What is being asked. Reproduce the items verbatim, from their first line through the line containing "Коллекция Bajkal", with both ends included.

--- START ---

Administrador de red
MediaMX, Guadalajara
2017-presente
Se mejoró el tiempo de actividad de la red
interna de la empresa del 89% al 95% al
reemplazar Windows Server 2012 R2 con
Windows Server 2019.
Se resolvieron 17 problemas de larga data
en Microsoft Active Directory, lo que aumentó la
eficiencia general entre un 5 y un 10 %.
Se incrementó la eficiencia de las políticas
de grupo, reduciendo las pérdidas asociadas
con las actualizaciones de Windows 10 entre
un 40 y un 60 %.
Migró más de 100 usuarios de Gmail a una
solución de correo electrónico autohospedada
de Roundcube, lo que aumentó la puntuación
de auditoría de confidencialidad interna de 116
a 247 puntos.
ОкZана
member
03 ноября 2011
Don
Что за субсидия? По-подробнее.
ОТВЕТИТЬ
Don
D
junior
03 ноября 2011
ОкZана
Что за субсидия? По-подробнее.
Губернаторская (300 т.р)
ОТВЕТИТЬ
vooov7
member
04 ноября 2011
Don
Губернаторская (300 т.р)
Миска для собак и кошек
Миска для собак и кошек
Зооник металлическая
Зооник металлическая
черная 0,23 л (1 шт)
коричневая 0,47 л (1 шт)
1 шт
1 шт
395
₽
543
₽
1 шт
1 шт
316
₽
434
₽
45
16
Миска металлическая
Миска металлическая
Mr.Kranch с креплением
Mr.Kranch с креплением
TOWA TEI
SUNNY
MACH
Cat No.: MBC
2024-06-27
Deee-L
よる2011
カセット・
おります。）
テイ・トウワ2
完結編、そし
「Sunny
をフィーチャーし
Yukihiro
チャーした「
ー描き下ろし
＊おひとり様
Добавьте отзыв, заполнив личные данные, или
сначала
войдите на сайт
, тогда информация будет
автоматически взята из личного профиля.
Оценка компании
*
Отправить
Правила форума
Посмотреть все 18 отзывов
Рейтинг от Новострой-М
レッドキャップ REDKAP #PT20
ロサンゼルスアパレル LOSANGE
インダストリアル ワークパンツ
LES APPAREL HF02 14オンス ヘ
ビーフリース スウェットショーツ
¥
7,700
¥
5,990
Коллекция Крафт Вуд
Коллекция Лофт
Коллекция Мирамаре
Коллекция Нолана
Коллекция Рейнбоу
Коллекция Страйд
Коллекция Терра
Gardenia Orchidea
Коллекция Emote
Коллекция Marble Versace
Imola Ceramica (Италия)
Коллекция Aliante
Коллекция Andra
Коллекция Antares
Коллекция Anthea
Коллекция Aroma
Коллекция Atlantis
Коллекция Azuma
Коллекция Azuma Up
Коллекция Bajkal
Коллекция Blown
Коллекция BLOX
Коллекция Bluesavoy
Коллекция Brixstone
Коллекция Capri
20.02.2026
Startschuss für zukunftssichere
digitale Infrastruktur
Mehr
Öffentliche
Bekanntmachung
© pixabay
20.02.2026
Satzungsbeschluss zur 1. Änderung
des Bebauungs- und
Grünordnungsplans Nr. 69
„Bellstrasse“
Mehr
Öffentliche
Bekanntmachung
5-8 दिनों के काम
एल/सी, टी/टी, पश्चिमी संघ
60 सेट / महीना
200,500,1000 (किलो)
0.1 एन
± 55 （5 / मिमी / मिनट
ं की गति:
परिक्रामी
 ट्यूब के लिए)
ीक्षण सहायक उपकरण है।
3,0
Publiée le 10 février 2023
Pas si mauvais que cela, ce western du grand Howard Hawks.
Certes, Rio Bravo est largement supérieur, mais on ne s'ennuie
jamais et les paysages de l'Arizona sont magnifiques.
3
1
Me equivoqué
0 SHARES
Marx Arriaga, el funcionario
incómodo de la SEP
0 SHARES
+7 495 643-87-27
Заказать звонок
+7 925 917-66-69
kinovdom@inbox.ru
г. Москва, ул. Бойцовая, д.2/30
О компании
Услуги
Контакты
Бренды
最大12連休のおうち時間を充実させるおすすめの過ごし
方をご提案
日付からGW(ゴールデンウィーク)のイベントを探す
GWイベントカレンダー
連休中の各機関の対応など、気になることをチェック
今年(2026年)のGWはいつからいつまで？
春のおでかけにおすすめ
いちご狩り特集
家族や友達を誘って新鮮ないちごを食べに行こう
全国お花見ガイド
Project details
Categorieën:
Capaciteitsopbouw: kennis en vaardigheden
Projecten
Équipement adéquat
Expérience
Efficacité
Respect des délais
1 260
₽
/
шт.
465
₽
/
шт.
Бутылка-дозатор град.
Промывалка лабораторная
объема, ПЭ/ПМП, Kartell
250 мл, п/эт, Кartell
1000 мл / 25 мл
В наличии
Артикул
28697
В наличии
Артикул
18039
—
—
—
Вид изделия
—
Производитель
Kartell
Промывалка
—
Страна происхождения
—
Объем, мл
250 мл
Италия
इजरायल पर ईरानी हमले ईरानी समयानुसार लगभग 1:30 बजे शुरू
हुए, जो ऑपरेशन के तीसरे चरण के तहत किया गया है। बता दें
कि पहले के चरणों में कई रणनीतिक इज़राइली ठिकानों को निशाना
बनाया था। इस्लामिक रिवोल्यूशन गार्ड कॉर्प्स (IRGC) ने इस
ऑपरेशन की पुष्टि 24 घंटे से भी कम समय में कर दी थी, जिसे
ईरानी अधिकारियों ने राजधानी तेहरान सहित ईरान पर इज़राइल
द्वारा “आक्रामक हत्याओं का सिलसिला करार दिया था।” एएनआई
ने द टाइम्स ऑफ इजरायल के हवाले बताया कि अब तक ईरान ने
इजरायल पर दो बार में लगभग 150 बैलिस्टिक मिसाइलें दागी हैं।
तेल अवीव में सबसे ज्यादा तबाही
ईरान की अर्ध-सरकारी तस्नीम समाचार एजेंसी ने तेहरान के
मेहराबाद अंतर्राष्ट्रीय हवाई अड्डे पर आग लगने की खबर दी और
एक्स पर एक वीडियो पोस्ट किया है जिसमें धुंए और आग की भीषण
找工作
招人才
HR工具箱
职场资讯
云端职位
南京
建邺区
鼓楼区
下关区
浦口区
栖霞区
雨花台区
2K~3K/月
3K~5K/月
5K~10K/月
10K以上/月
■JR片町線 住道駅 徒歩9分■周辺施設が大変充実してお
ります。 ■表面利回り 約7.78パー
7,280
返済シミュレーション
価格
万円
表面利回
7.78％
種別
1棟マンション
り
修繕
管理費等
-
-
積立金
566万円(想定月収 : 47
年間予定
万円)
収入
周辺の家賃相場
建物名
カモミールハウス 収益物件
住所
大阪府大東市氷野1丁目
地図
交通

--- END ---

Answer box.
Administrador de red
MediaMX, Guadalajara
2017-presente
Se mejoró el tiempo de actividad de la red
interna de la empresa del 89% al 95% al
reemplazar Windows Server 2012 R2 con
Windows Server 2019.
Se resolvieron 17 problemas de larga data
en Microsoft Active Directory, lo que aumentó la
eficiencia general entre un 5 y un 10 %.
Se incrementó la eficiencia de las políticas
de grupo, reduciendo las pérdidas asociadas
con las actualizaciones de Windows 10 entre
un 40 y un 60 %.
Migró más de 100 usuarios de Gmail a una
solución de correo electrónico autohospedada
de Roundcube, lo que aumentó la puntuación
de auditoría de confidencialidad interna de 116
a 247 puntos.
ОкZана
member
03 ноября 2011
Don
Что за субсидия? По-подробнее.
ОТВЕТИТЬ
Don
D
junior
03 ноября 2011
ОкZана
Что за субсидия? По-подробнее.
Губернаторская (300 т.р)
ОТВЕТИТЬ
vooov7
member
04 ноября 2011
Don
Губернаторская (300 т.р)
Миска для собак и кошек
Миска для собак и кошек
Зооник металлическая
Зооник металлическая
черная 0,23 л (1 шт)
коричневая 0,47 л (1 шт)
1 шт
1 шт
395
₽
543
₽
1 шт
1 шт
316
₽
434
₽
45
16
Миска металлическая
Миска металлическая
Mr.Kranch с креплением
Mr.Kranch с креплением
TOWA TEI
SUNNY
MACH
Cat No.: MBC
2024-06-27
Deee-L
よる2011
カセット・
おります。）
テイ・トウワ2
完結編、そし
「Sunny
をフィーチャーし
Yukihiro
チャーした「
ー描き下ろし
＊おひとり様
Добавьте отзыв, заполнив личные данные, или
сначала
войдите на сайт
, тогда информация будет
автоматически взята из личного профиля.
Оценка компании
*
Отправить
Правила форума
Посмотреть все 18 отзывов
Рейтинг от Новострой-М
レッドキャップ REDKAP #PT20
ロサンゼルスアパレル LOSANGE
インダストリアル ワークパンツ
LES APPAREL HF02 14オンス ヘ
ビーフリース スウェットショーツ
¥
7,700
¥
5,990
Коллекция Крафт Вуд
Коллекция Лофт
Коллекция Мирамаре
Коллекция Нолана
Коллекция Рейнбоу
Коллекция Страйд
Коллекция Терра
Gardenia Orchidea
Коллекция Emote
Коллекция Marble Versace
Imola Ceramica (Италия)
Коллекция Aliante
Коллекция Andra
Коллекция Antares
Коллекция Anthea
Коллекция Aroma
Коллекция Atlantis
Коллекция Azuma
Коллекция Azuma Up
Коллекция Bajkal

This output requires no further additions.